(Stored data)
* BEGIN *

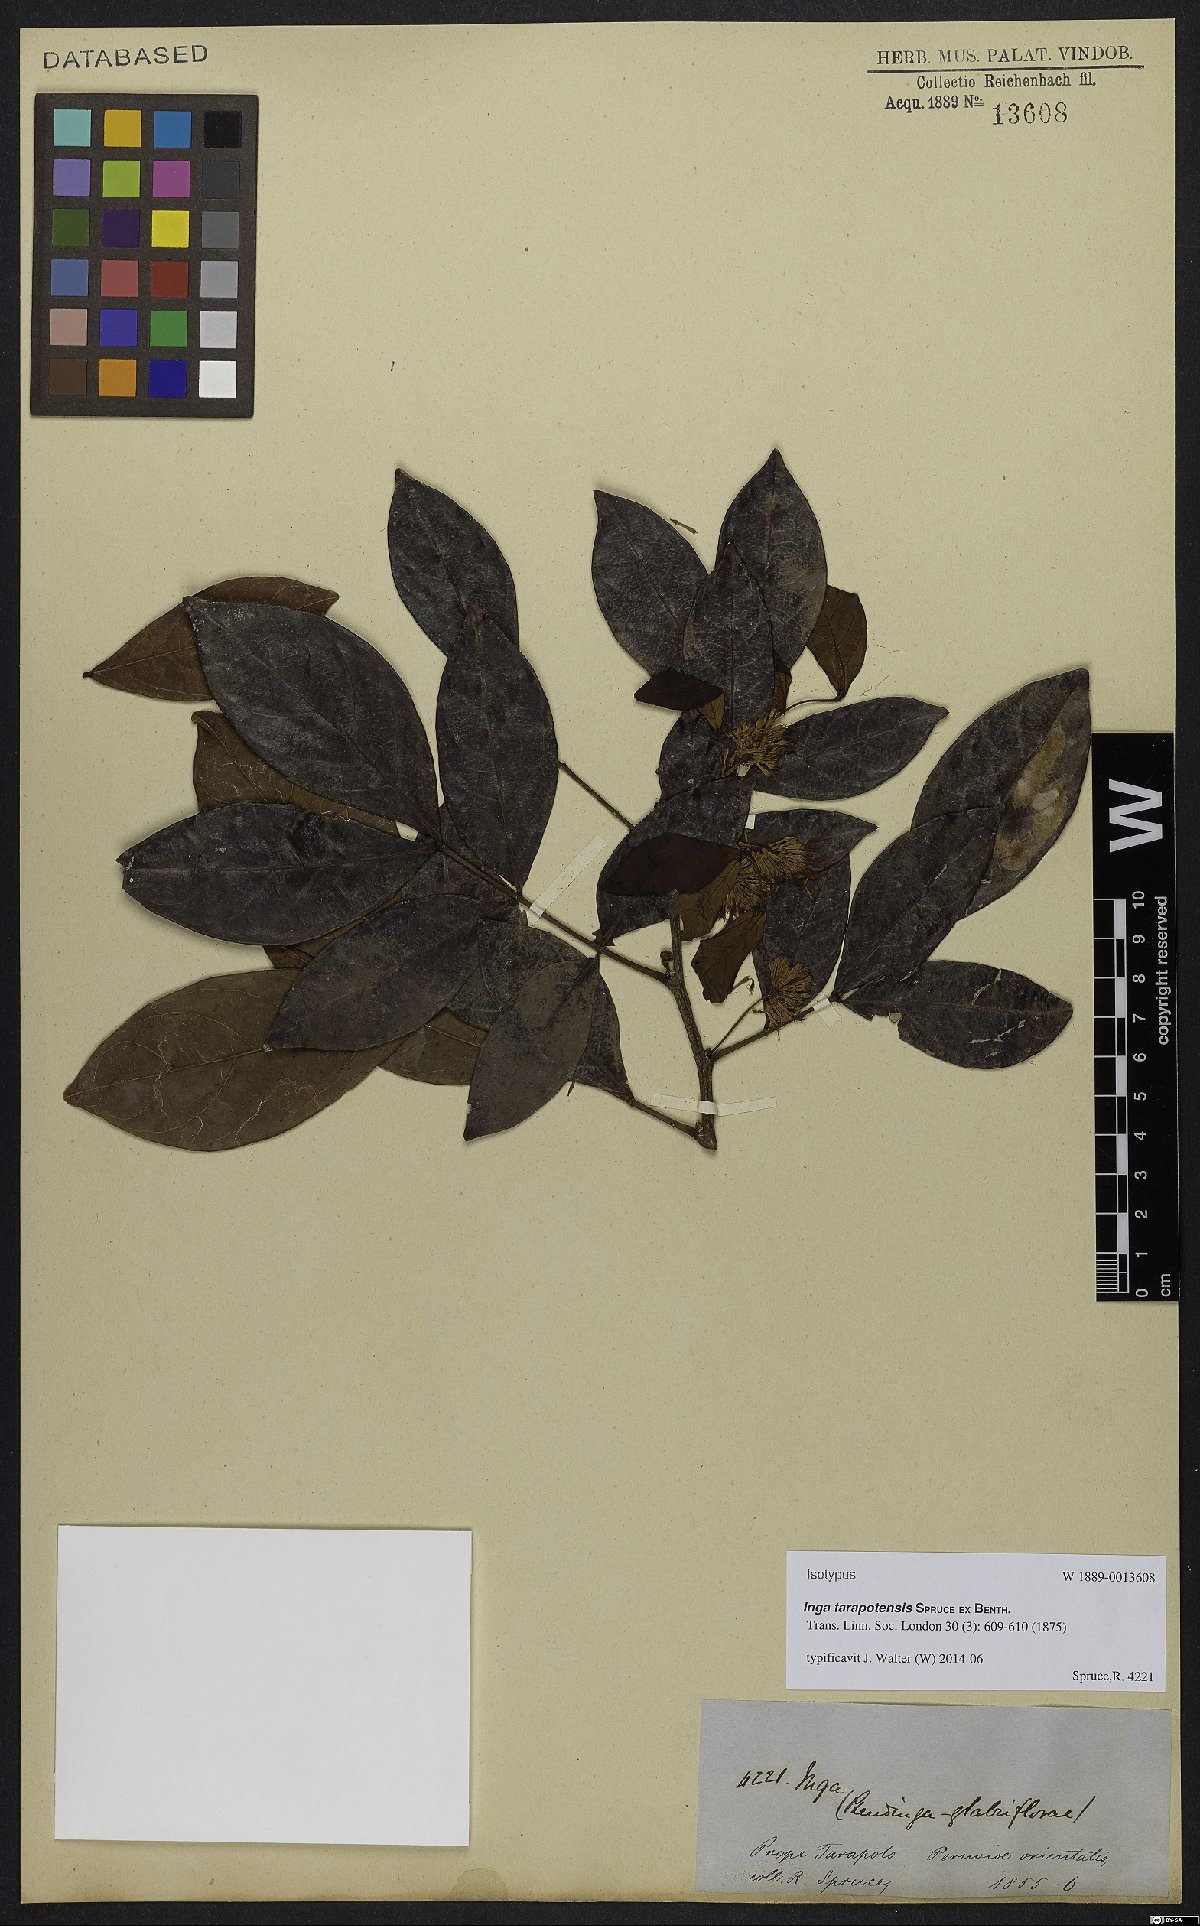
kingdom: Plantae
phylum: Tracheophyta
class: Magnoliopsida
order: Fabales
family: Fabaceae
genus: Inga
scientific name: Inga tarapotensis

* END *

STATED EXERCISE:
Format the lines from all the data above as a numbered list, omitting any blank lines and leaving out the pictures.

EXPECTED ANSWER:
1. kingdom: Plantae
2. phylum: Tracheophyta
3. class: Magnoliopsida
4. order: Fabales
5. family: Fabaceae
6. genus: Inga
7. scientific name: Inga tarapotensis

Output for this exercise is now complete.